There are two make functions constructing the lsh_nearest_neighbors_regression model. The more general one:

auto make_lsh_nearest_neighbors_regression(
TrainingPoints &&training_points, TrainingResults &&training_results,
unsigned passes,
LshFunctionGenerator &&lsh_function_generator,
unsigned threads_count = hardware_concurrency);


And the special version which assumes that lsh_function is a concatenation of several homogeneous functions:

auto make_lsh_nearest_neighbors_regression_tuple_hash(
TrainingPoints &&training_points, TrainingResults &&training_results,
unsigned passes,
FunctionGenerator &&function_generator,
unsigned hash_functions_per_point,
unsigned threads_count = hardware_concurrency);


The model can be updated with additional training points by using the following method:

void update(TrainingPoints &&training_points, TrainingResults &&training_results,
unsigned threads_count = hardware_concurrency);


The model can be tested with the test points by using the following method:

void test(TestPoints &&test_points, OutputIterator result) const;


# Parameters

IN: TrainingPoints &&training_points - range of training points (each training point is a range of its coordinates)

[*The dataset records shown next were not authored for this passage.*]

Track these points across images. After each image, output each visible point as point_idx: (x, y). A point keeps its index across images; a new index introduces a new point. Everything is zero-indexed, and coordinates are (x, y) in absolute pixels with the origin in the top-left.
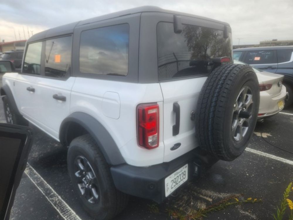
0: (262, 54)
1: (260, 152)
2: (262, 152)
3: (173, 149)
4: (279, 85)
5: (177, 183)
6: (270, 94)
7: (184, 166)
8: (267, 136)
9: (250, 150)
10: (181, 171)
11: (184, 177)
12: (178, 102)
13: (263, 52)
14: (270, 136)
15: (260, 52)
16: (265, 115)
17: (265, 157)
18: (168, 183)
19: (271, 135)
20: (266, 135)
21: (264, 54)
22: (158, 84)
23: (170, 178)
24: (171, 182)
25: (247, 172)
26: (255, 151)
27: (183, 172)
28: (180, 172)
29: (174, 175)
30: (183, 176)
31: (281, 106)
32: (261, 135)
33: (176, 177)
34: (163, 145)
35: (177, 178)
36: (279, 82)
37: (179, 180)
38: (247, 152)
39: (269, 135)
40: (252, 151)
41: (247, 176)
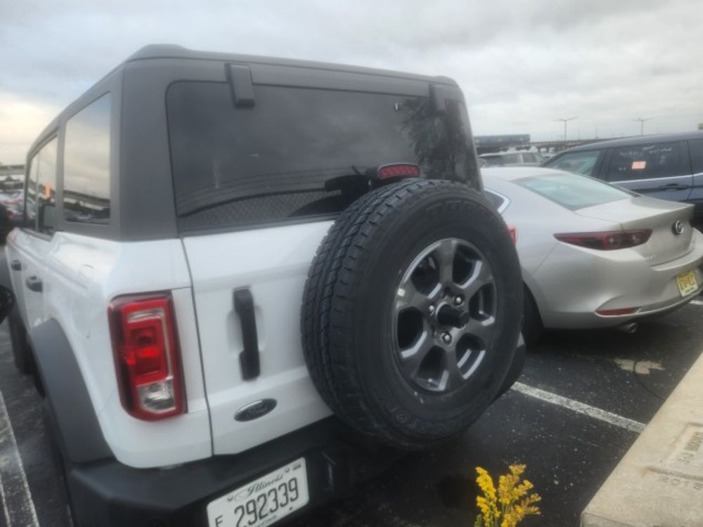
0: (651, 152)
1: (616, 416)
2: (620, 417)
3: (245, 416)
4: (675, 232)
5: (263, 513)
6: (645, 255)
7: (291, 466)
8: (651, 370)
9: (589, 409)
10: (277, 480)
11: (292, 495)
12: (248, 286)
13: (653, 146)
14: (657, 370)
15: (645, 149)
16: (637, 313)
17: (626, 430)
18: (221, 517)
19: (662, 366)
20: (648, 367)
21: (655, 151)
22: (177, 242)
23: (230, 500)
24: (236, 511)
25: (555, 476)
26: (599, 413)
27: (286, 479)
28: (269, 484)
29: (247, 493)
30: (286, 494)
31: (689, 287)
32: (634, 367)
33: (255, 496)
34: (206, 408)
35: (262, 500)
36: (674, 224)
37: (271, 504)
38: (578, 416)
39: (656, 366)
40: (591, 414)
41: (554, 485)
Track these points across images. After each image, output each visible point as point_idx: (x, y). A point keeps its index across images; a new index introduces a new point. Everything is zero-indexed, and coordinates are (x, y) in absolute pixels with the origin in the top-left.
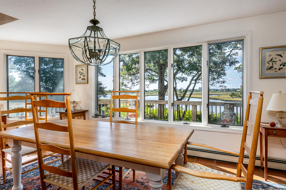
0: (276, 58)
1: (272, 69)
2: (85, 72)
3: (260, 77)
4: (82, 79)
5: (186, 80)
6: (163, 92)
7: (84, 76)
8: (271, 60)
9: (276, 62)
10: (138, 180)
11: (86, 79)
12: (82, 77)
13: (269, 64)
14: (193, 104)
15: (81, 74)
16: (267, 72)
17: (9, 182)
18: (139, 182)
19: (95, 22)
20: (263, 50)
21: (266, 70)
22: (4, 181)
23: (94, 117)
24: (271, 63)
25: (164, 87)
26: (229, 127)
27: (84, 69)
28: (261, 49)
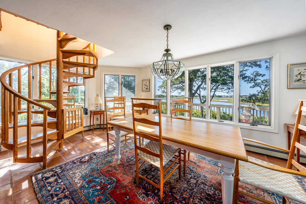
0: (304, 72)
1: (300, 81)
2: (148, 84)
3: (289, 88)
4: (146, 89)
7: (147, 87)
8: (300, 74)
9: (305, 75)
10: (191, 160)
11: (149, 89)
12: (146, 88)
13: (297, 77)
14: (218, 106)
15: (146, 85)
16: (295, 83)
17: (111, 152)
18: (192, 162)
19: (167, 50)
20: (291, 66)
21: (295, 82)
22: (108, 151)
23: (153, 113)
24: (299, 76)
25: (192, 94)
26: (257, 126)
27: (147, 82)
28: (289, 65)
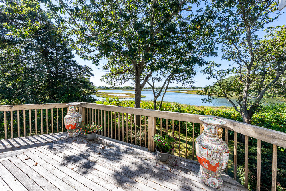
5: (162, 80)
6: (139, 91)
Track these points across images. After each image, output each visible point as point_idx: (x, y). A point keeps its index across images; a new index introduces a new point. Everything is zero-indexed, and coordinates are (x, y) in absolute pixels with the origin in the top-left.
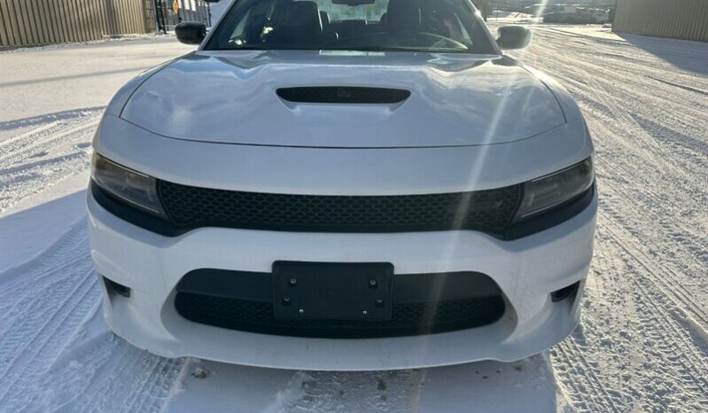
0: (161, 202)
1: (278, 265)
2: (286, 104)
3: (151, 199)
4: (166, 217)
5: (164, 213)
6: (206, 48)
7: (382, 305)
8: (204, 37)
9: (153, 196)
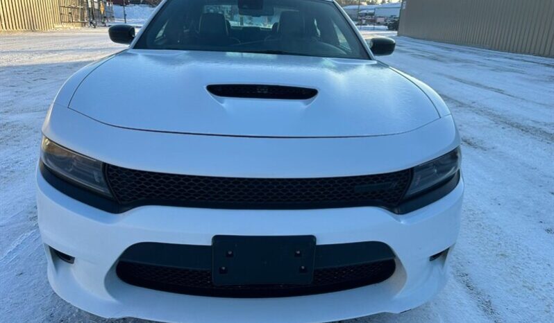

IN: TrainingResults &&training_results - range of training points categories

IN: TestPoints &&test_points - range of test points (each test point is a range of its coordinates)

OUT: OutputIterator &&result - output iterator for the predicted categories for the test points

IN: unsigned passes - number of algorithm iterations (parameter $$L$$), more iterations give more accurate results

IN: unsigned hash_functions_per_point - number of hash functions used by a single hash key (parameter $$k$$). Value has to be accurate: to small one increases probability of hash key collisions for distant points and to big one decreases probability of hash key collisions for near points.

IN: LshFunctionGenerator &&lsh_function_generator - functor generating LSH functions.

# Binary

The solution can be used as a binary program lsh-regression which supports:

• reading both training and test data from files,
• writing predicted results for the test data to a file and computing logloss measure on the test data,
• configurable data buffer size/reading file using mmap in order to control memory usage,
• svm file format, for details see paal::detail::svm_row::operator>>(),
• sparse/dense data points representation,
• serialization of the model to a file and reading the serialized model from a file,

For more details on usage, please run the binary program with --help option.

# Complexity

The total time complexity is $$O(L(m+n)kh)$$, where $$L$$ is the number of iterations, $$m$$ and $$n$$ are numbers of training and test points respectively, $$k$$ is the number of hash functions used by a single hash key, $$h$$ is the time complexity of a single application of one LSH function.

The space complexity is $$O(n+k+s)$$, where $$s$$ is the maximal size needed by the hash map, which is proportional to the number of different hash keys of all training points for a single hash function $$g$$.

# References

The LSH function families and the original version of the algorithm are described in [1].